Sometimes I really crave a sweet dinner and I want to make a proper meal of it, not just have a dessert after I’ve eaten something. This apple crumble is one of my favorites for that. It’s healthy, nicely sour and not too sweet, and great with some greek yoghurt as well, so you can make it a pretty balanced meal. I really like the taste of whole wheat or spelt stuff so I always make it with a mix of two, but if you don’t really care about that, feel free to use plain white flour and add some more sugar 😉
EQUIPMENT:
- apple peeler
- grater
- self-standing mixer
- casserole dish or a cake tin
CRUMBLE PASTRY:
- 150 g whole wheat flour
- 125 g butter (you can use coconut far or sth, but well the name of my blog says it all, I like butter, a lot)
- 75 g unrefined brown sugar (again, you can replace it with your preferred version)
- 50 g rolled oats
- 50 g ground hazelnuts
- Pinch of salt
- handful of chopped walnuts and silvered almonds to top it all
APPLE FILING:
- 6 medium/big apples
- juice of 1,5 lemons
- 2 tablespoons of unrefined brown sugar (you can use coconut sugar, or just normal refined white one if you prefer, all will work)

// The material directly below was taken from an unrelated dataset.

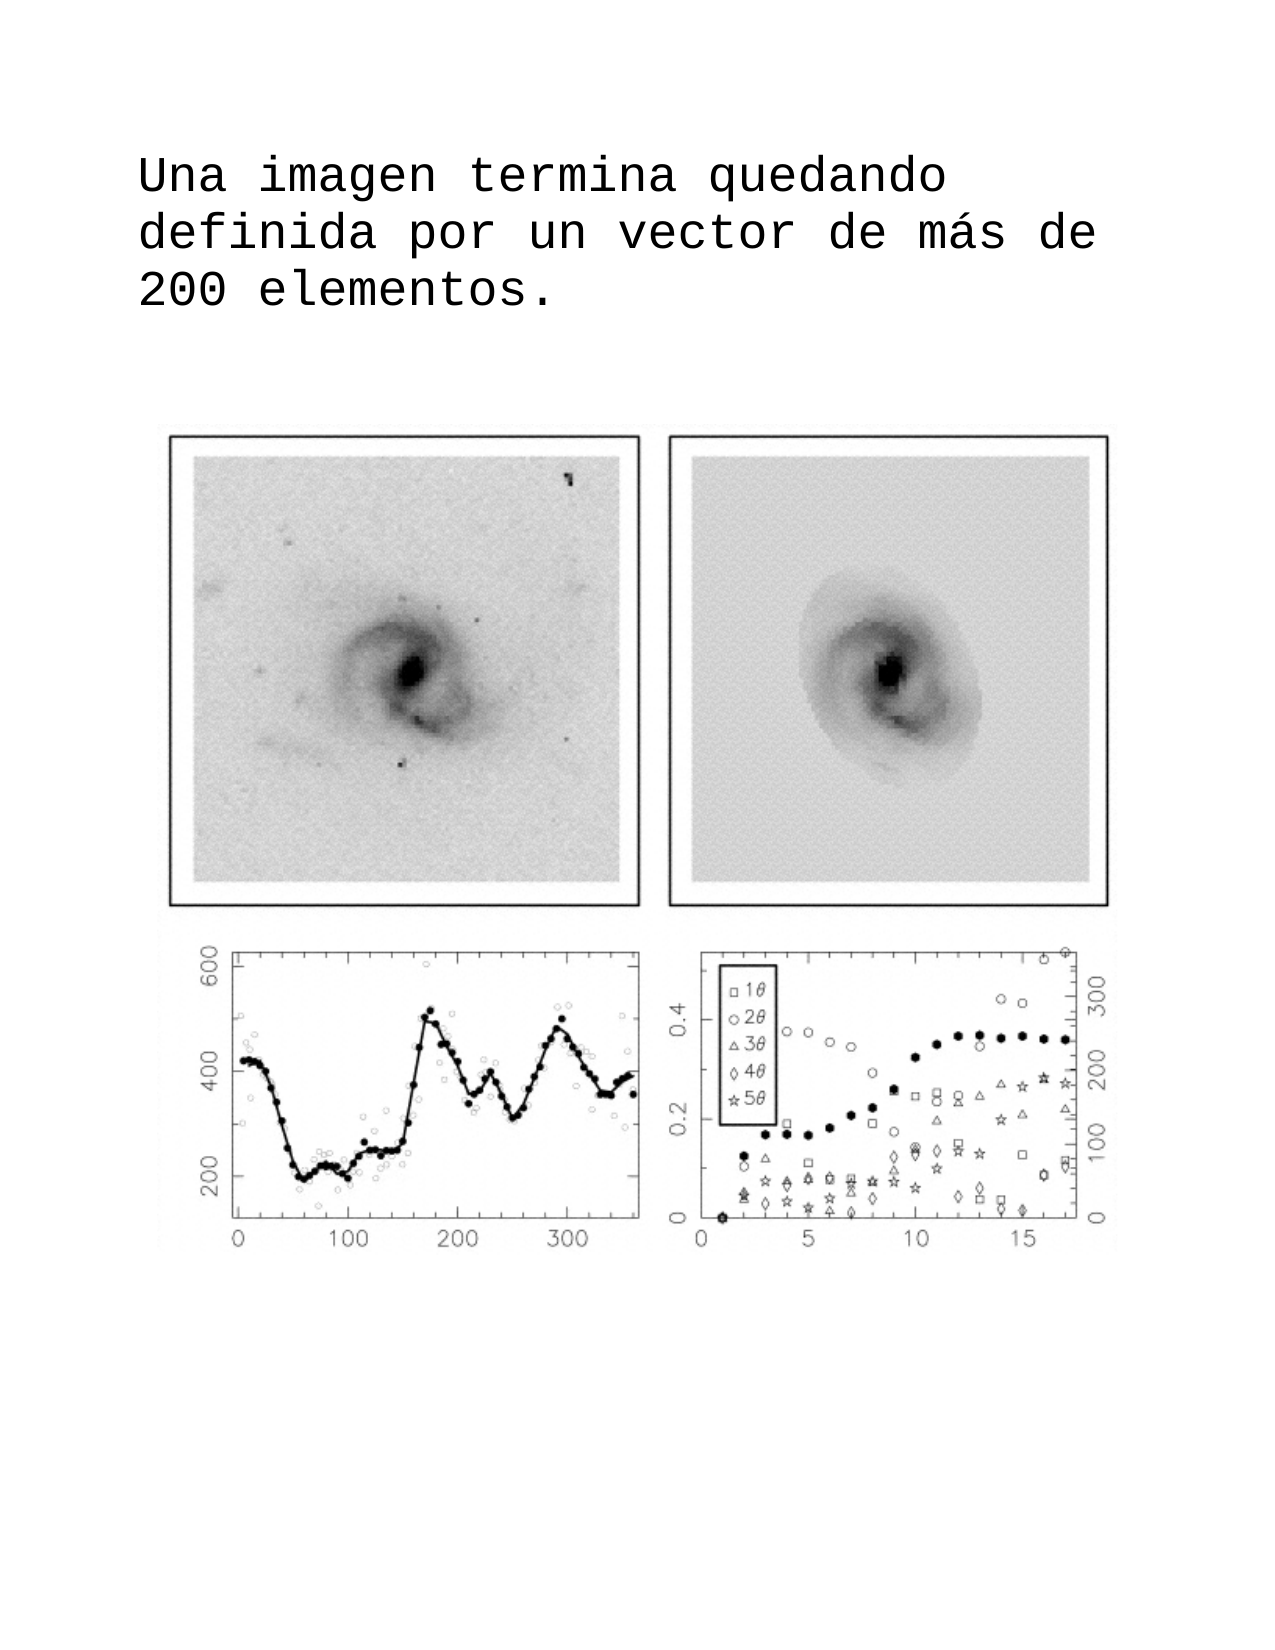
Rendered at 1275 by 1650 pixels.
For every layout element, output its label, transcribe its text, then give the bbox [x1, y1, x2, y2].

- 2 tablespoons of rolled oats
- 1 teaspoon of ground cinnamon
- ½ teaspoon of ground dried ginger or freshly grated one
- handful of dried cranberries
METHOD:
- Mix all pastry ingredients in a self-standing mixer or with your hands, until it forms a ball. If it seems too dry add a little splash of cold water. Set aside.
- Peel the apples. Grate 4 apples and cut 2 of them in small pieces or thin slices using a special knife on the grater. Pour the juice over them and add all of the other ingredients. Mix well.
- Butter the casserole or baking tin you plan to bake your crumble in and put the apple filing on the bottom.
- Crumble the pastry over; you can simply tear little pieces with your fingers and distribute evenly. If using, put the additional walnuts on top as well.
- Bake on 180°C for 40 minutes.
- Serve is either warm or cooled, alone or with some extra apricot jam.